Filters are depressing?

Sometimes people tell us that they don’t want to filter out their own visits because it would be “depressing.” We understand that. After the filtering takes place, you may have lower traffic figures. However, it is not that you had higher traffic before. It’s just that you had inaccurate data. If you made decisions based on bad data, they were probably bad decisions.

For example, if you check in at your website daily in order to read your blog or get sales information, you’ll have an extra 20-30 visits from the town where you live. When you examine your data to see where your visitors are geographically you’ll get an inaccurately high number in your town.

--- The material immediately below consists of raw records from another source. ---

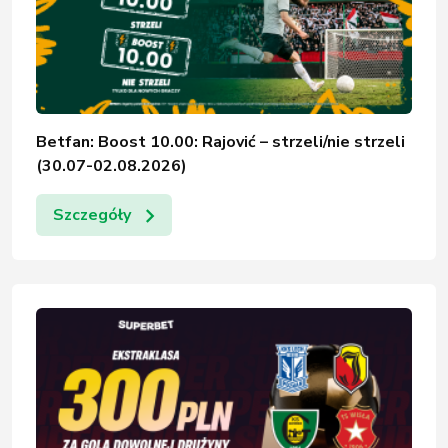
Betfan: Boost 10.00: Rajović – strzeli/nie strzeli
(30.07-02.08.2026)
Szczegóły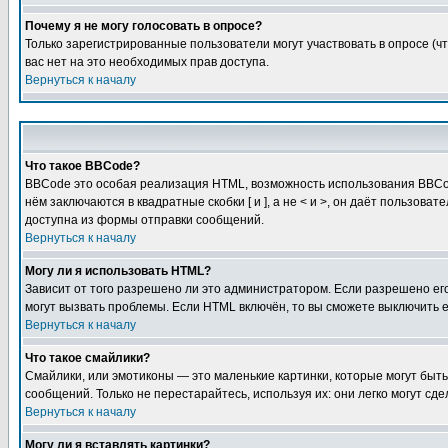
Почему я не могу голосовать в опросе?
Только зарегистрированные пользователи могут участвовать в опросе (чт
вас нет на это необходимых прав доступа.
Вернуться к началу
Что такое BBCode?
BBCode это особая реализация HTML, возможность использования BBCod
нём заключаются в квадратные скобки [ и ], а не < и >, он даёт польз
доступна из формы отправки сообщений.
Вернуться к началу
Могу ли я использовать HTML?
Зависит от того разрешено ли это администратором. Если разрешено его 
могут вызвать проблемы. Если HTML включён, то вы сможете выключить 
Вернуться к началу
Что такое смайлики?
Смайлики, или эмотиконы — это маленькие картинки, которые могут быть 
сообщений. Только не перестарайтесь, используя их: они легко могут с
Вернуться к началу
Могу ли я вставлять картинки?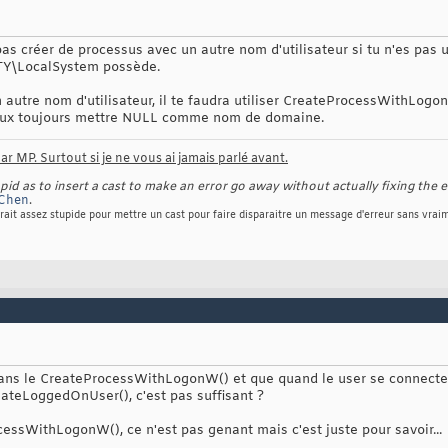
s créer de processus avec un autre nom d'utilisateur si tu n'es pas u
TY\LocalSystem possède.
 autre nom d'utilisateur, il te faudra utiliser CreateProcessWithLogo
u peux toujours mettre NULL comme nom de domaine.
r MP. Surtout si je ne vous ai jamais parlé avant.
d as to insert a cast to make an error go away without actually fixing the e
Chen
.
rait assez stupide pour mettre un cast pour faire disparaitre un message d'erreur sans vraim
s sans le CreateProcessWithLogonW() et que quand le user se connecte,
nateLoggedOnUser(), c'est pas suffisant ?
ocessWithLogonW(), ce n'est pas genant mais c'est juste pour savoir...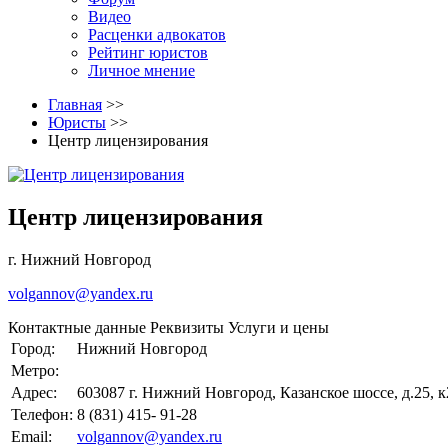
Видео
Расценки адвокатов
Рейтинг юристов
Личное мнение
Главная
>>
Юристы
>>
Центр лицензирования
Центр лицензирования
г. Нижний Новгород
volgannov@yandex.ru
Контактные данные
Реквизиты
Услуги и цены
Город:
Нижний Новгород
Метро:
Адрес:
603087 г. Нижний Новгород, Казанское шоссе, д.25, к
Телефон:
8 (831) 415- 91-28
Email:
volgannov@yandex.ru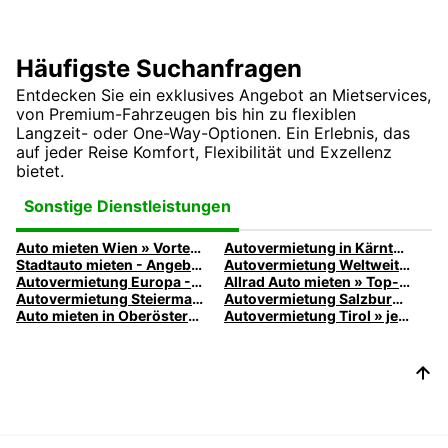
Häufigste Suchanfragen
Entdecken Sie ein exklusives Angebot an Mietservices,
von Premium-Fahrzeugen bis hin zu flexiblen
Langzeit- oder One-Way-Optionen. Ein Erlebnis, das
auf jeder Reise Komfort, Flexibilität und Exzellenz
bietet.
Sonstige Dienstleistungen
Auto mieten Wien » Vorteile, Angebote, Modelle | Europcar
Autovermietung in Kärnten » Top-Mietauto-Angebote | Europcar
Stadtauto mieten - Angebote - Europcar
Autovermietung Weltweit - Europcar Autovermietung
Autovermietung Europa - Europcar Autovermietung
Allrad Auto mieten » Top-Angebote entdecken | Europcar
Autovermietung Steiermark » PKW, Transporter & Co.
Autovermietung Salzburg » PKW, Transporter & LKW | Europcar
Auto mieten in Oberösterreich » Top-Angebote | Europcar
Autovermietung Tirol » jetzt Mietwagen finden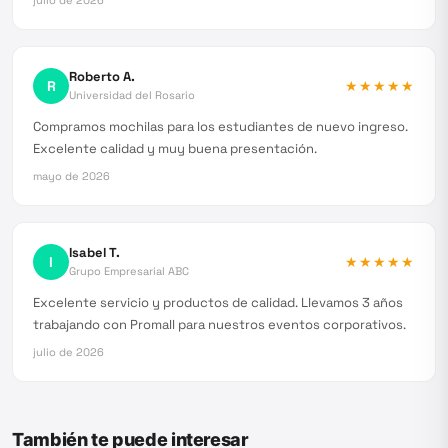
julio de 2026
Roberto A.
R
★★★★★
Universidad del Rosario
Compramos mochilas para los estudiantes de nuevo ingreso.
Excelente calidad y muy buena presentación.
mayo de 2026
Isabel T.
I
★★★★★
Grupo Empresarial ABC
Excelente servicio y productos de calidad. Llevamos 3 años
trabajando con Promall para nuestros eventos corporativos.
julio de 2026
También te puede interesar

Every website starts at zero. Using accurate data to work on SEO for your website will really increase your reach, not falsely inflate your numbers. Bite the bullet and filter out your visits and the visits of your workers.

Exceptions

So we want to stop counting people who are not customers. However, there may be situations in which you will want to track the visits from some group of workers. This came up in discussions about a site we’re getting ready to launch. The owners, a software company, are conducting testing at one facility. The people at that facility are not paying customers, but the information about how they use the website is valuable.

Fortunately, we can identify this group by the town they’re in — a small town with limited traffic to the client’s website. If that didn’t work, we might find that we could identify them by their network, or we could set up additional analytics profiles so we could examine the data with and without them.

It’s all about the data.  You want to make sure that you’re measuring the information you need to measure in order to make data-driven decisions about the actions you should take.